President of the National Association of Mortgage Brokers, Harry Dinham then fired off an email in which he stated, "It is truly unfortunate (Robbins) has attempted to shift blame away from Wall Street, federally chartered banks, state-chartered lenders and underwriters for the subprime situation we find ourselves in today." He claimed that, “according to congressional hearings, the majority of home mortgage loans are rapidly sold into the secondary market", adding that "in fact most lenders are really just brokering the transaction but afraid or ashamed to admit it".

Addressing the National Press Club, Robbins demanded that a national mortgage broker accreditation system be created, so as to ensure that "scam artists" are weeded out. He noted that the mortgage industry's turmoil is impacting only a small sector of the market. Approximately 5 percent of residential property owners hold subprime loans with adjustable mortgage rates and have low "teaser" rates which can later increase significantly. Robbins predicted that half of those mortgagors will be in a position to avoid foreclosure or default. This in turn would mean that foreclosures among subprime mortgagors will comprise 0.25% of homeowners in the U.S., explained Robbins. "No seismic financial occurrence is about to overwhelm the U.S. economy," he affirmed.

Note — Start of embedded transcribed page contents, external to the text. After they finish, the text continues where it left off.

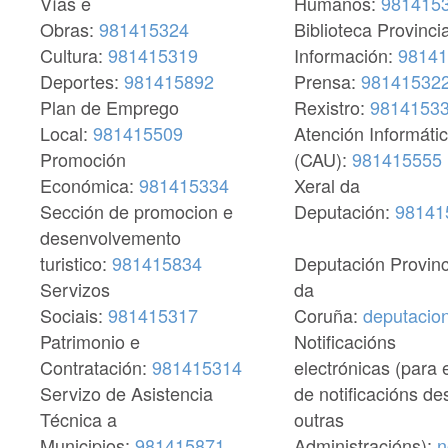
Vías e
Humanos:
981415
Obras:
981415324
Biblioteca Provincia
Cultura:
981415319
Información:
98141
Deportes:
981415892
Prensa:
98141532
Plan de Emprego
Rexistro:
9814153
Local:
981415509
Atención Informáti
Promoción
(CAU):
981415555
Económica:
981415334
Xeral da
Sección de promocion e
Deputación:
98141
desenvolvemento
turistico:
981415834
Deputación Provinc
Servizos
da
Sociais:
981415317
Coruña:
deputacio
Patrimonio e
Notificacións
Contratación:
981415314
electrónicas (para 
Servizo de Asistencia
de notificacións de
Técnica a
outras
Municipios:
981415871
Administracións):
n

Earlier this month, a number of senators, including Senator Charles Schumer (D-N.Y.) introduced legislation that would require more stringent federal rules governing mortgage lenders. The bill is still under consideration by the Committee on Banking, Housing and Urban Affairs, and a hearing date has not yet been scheduled. House legislators are discussing the idea of presenting their own reform legislation this summer.

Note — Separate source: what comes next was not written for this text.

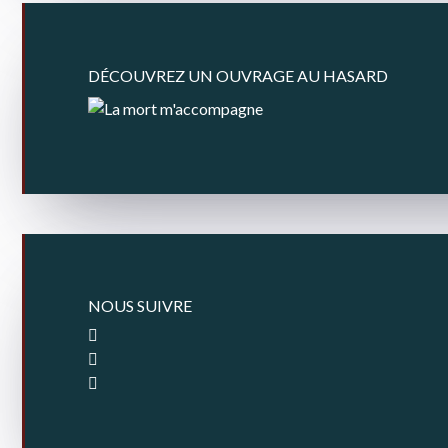
DÉCOUVREZ UN OUVRAGE AU HASARD
NOUS SUIVRE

Robbins cautioned against excessive regulation that would create a financial climate in which only consumers with perfect credit could purchase a home. His speech came on the heels of an acceptance by five banking industry trade organizations, including the Mortgage Bankers Association, of mortgage reform guidelines. The trade groups jointly agreed that any new regulations or bill should mandate that creditors only be authorized to extend risky home loans if, at the time the loan is issued, they "reasonably believe" that the borrower is able to repay. Furthermore, they collectively stated that mortgage terms should be clearly spelled-out for the consumer, and that lenders should provide a clearer estimate of monthly payments expected to rapidly increase in the future. All in all, banks have made clear that efforts to reach out to borrowers facing foreclosure or default are already being stepped-up and loan standards tightened.